November 9, 2012

Lesson 1: Compensating for an enthusiasm gap





One of the lessons to be learned from the re-election of president Obama is the fact that an uninspired vote counts as much as a vote from someone who would crawl across broken glass to cast a vote for their candidate. If the vote is cast, it counts, period.

That should come as no surprise. If this was a base turnout election, the Republican candidate relied on enthusiasm to drive voters to the polls. The enthusiasm was there. The problem for Republicans is that even though the Democrats enthusiasm curve may now have peaked at 'meh' rather than tingles up the leg, they still turned out.

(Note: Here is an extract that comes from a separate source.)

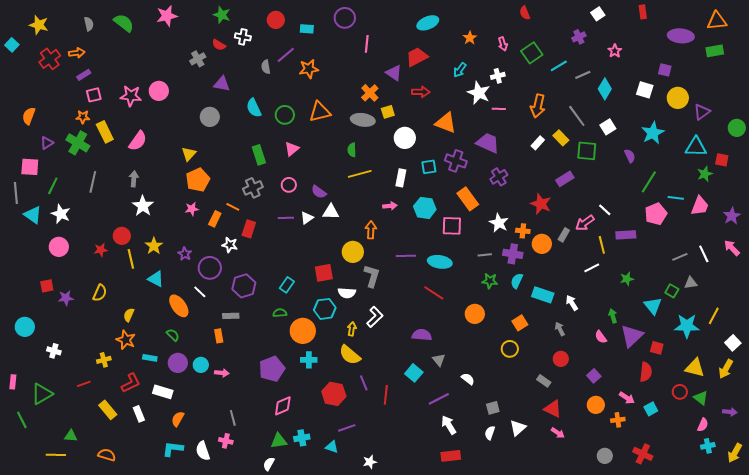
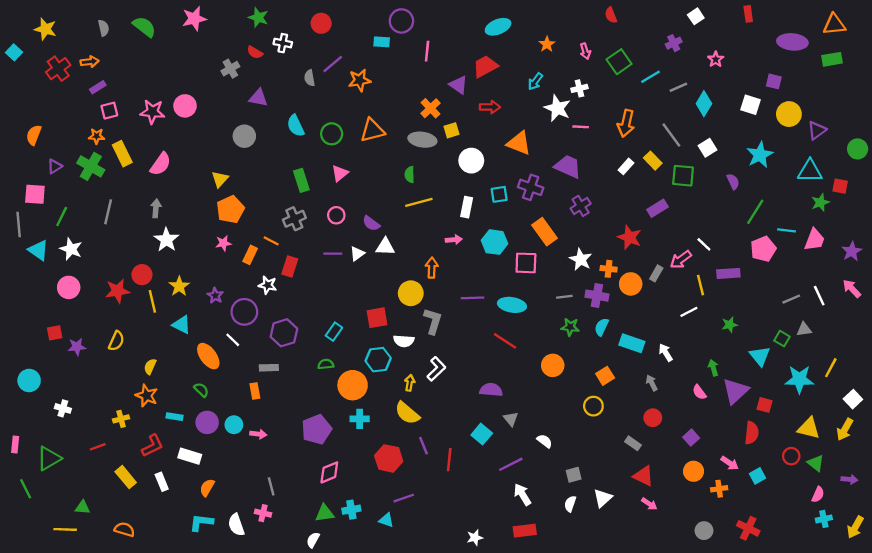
cyan rectangle: (307, 29) -> (382, 42), moved
red star: (101, 250) -> (118, 291), size x1.5
white star: (370, 462) -> (475, 538), moved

Whether the enthusiasm was bought with Obamaphones or forced with a massive Democrat GOTV ground game efforts - where they took away all the work. The turnout machine for Obama did it's job.

At the margin, the same is not true for the Romney campaign and in hindsight, they made several mistakes, some the same as McCain four years earlier. One of the key mistakes is that they misjudged the ability to turn anti-Obama sentiment away from Romney into 'meh' voters.

Meh voters tend not to turn out. And that's the twofold mistake that Romney made in this election. He did not do enough to convert Obama voters into .eh Obama voters. Such an effort would have made the Obama GOTV effort magnitudes more difficult. Driving 10 people to the polls is much easier than driving 100.

The other thing Romney was counting on was that there weren't going to be many Meh Romney supporters. They under invested in the effort to get out the Meh Romney voters.

This should be borne out when the final voter tallies come in. Obama's turnout is down from 2008 but not by enough and more critically, Romney's vote total was not up from McCain's by nearly enough.

The president turns out had a better and smarter operation than Romney. And Romney was the guy who was supposed to lead America from the fiscal wilderness. Maybe not so much.

The president had a better game plan - voter turnout and voter enthusiasm suppression work. That's hard effort and dirty pool respectively, but it's a winning formula. It's a lesson the GOP needs to learn. One of many.

As more data comes in, I will expand on this as well as look at a number of other lessons to be learned from the 2012 election.